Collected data
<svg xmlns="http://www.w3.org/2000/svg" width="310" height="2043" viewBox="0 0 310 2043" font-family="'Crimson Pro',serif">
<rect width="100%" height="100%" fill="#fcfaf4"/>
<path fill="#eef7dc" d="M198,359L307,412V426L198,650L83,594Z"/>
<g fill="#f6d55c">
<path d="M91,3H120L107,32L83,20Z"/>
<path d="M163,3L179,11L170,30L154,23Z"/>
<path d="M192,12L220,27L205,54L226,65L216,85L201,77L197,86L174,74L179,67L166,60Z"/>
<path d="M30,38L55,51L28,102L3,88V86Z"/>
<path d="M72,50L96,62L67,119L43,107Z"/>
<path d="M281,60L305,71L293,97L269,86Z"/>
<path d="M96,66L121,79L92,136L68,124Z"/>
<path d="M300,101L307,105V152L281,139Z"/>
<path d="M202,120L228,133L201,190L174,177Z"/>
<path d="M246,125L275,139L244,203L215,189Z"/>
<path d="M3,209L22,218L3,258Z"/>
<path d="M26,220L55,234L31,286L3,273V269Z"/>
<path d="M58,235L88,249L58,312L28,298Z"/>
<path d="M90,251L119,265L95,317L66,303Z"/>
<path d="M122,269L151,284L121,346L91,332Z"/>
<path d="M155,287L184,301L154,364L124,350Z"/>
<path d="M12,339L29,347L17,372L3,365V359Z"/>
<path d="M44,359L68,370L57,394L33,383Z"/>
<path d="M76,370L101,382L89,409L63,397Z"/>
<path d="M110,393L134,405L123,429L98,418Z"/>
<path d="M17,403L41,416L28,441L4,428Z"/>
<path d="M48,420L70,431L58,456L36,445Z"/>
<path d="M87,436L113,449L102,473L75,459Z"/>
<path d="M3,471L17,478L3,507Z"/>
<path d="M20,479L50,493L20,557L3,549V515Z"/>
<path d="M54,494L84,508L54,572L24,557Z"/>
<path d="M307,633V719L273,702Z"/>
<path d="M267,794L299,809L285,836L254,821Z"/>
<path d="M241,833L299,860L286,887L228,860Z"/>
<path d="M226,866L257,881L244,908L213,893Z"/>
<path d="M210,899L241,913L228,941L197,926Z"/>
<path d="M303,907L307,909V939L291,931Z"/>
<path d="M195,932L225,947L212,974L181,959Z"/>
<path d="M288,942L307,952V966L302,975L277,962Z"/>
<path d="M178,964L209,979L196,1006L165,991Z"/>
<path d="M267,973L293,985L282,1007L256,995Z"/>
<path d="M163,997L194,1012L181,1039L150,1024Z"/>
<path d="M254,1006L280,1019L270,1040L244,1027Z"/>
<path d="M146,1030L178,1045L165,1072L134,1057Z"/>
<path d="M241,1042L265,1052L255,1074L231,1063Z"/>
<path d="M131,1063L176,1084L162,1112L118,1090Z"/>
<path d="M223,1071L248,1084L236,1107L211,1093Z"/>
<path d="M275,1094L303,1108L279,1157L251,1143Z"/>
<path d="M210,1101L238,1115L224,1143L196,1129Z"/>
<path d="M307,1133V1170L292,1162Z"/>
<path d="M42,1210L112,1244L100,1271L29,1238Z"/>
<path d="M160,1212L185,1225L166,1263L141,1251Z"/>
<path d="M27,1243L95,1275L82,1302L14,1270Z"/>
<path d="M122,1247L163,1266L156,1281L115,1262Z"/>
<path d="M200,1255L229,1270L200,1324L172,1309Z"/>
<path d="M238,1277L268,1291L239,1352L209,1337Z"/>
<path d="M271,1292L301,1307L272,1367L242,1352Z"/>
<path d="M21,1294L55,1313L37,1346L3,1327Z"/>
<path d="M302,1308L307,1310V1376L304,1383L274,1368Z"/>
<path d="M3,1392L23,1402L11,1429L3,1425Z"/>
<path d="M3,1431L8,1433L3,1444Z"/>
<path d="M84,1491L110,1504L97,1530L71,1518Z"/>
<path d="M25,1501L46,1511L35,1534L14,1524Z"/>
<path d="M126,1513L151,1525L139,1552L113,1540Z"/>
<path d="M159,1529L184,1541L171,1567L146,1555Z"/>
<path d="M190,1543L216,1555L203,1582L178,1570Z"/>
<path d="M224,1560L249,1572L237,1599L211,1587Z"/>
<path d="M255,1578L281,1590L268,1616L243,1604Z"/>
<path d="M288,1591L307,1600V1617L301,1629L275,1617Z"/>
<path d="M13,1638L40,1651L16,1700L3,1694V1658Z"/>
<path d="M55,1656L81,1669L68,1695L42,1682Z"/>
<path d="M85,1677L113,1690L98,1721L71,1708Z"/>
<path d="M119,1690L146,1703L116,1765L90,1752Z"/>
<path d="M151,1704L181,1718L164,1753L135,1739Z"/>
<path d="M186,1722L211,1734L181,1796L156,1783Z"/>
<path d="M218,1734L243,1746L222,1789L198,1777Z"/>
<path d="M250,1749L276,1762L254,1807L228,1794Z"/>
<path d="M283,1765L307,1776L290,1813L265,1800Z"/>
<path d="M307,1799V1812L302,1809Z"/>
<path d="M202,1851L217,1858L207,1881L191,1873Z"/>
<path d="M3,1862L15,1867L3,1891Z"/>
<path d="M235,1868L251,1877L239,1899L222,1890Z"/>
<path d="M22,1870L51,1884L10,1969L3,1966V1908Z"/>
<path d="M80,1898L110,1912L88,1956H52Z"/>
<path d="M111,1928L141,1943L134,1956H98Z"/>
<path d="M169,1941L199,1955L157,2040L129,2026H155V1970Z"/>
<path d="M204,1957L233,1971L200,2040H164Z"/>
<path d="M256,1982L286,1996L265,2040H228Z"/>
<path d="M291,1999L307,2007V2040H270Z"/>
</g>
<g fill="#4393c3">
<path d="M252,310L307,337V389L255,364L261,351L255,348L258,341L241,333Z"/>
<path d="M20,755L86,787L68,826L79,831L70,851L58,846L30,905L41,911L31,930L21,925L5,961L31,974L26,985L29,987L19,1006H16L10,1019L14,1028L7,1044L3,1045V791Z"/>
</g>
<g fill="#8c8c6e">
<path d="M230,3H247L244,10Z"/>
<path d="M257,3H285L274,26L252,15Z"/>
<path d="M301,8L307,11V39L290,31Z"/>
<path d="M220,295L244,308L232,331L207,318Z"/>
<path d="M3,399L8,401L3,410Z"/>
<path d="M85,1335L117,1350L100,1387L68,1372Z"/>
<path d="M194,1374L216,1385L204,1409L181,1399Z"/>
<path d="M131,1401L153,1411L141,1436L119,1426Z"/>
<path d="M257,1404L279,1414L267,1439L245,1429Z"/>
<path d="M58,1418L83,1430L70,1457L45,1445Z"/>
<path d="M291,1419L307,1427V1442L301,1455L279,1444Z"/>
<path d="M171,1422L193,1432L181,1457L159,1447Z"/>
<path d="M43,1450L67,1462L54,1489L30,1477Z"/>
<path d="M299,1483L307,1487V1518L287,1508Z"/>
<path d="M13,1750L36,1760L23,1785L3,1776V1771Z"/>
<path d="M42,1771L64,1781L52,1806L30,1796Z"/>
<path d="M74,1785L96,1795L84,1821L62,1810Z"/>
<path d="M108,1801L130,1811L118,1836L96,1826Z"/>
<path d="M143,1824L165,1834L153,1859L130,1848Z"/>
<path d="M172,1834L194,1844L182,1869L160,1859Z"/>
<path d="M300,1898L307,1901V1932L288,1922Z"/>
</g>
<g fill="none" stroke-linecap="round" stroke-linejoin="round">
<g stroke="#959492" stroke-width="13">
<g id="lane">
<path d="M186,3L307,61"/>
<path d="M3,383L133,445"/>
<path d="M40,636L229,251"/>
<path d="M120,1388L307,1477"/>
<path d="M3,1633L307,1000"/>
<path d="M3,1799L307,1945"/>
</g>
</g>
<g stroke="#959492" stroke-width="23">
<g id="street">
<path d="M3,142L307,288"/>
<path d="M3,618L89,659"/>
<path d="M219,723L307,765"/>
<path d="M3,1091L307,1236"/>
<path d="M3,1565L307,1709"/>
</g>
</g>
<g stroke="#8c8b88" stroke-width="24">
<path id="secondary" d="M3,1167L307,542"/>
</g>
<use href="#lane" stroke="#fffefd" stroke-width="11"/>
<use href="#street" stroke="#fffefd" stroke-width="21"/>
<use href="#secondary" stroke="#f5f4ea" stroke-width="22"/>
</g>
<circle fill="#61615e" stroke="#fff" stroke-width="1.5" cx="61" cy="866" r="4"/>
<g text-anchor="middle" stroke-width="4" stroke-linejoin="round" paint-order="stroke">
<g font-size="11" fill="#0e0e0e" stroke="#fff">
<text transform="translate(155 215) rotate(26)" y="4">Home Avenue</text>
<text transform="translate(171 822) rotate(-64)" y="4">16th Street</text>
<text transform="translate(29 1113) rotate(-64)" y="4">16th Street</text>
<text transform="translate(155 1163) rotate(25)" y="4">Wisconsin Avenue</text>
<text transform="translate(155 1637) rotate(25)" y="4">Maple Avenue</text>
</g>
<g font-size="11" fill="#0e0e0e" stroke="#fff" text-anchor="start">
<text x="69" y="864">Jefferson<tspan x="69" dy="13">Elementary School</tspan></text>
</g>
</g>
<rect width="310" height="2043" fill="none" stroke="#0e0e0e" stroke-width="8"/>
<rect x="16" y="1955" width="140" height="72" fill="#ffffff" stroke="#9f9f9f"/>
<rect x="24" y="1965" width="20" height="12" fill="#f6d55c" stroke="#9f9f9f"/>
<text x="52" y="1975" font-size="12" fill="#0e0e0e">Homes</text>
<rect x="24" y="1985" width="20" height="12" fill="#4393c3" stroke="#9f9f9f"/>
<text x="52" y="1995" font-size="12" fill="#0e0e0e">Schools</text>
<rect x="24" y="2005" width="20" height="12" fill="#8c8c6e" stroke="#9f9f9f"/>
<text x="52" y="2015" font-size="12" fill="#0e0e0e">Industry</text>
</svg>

TASK BRIEF – Please show every line above that includes the word "round".

YOUR SOLUTION –
<g fill="none" stroke-linecap="round" stroke-linejoin="round">
<g text-anchor="middle" stroke-width="4" stroke-linejoin="round" paint-order="stroke">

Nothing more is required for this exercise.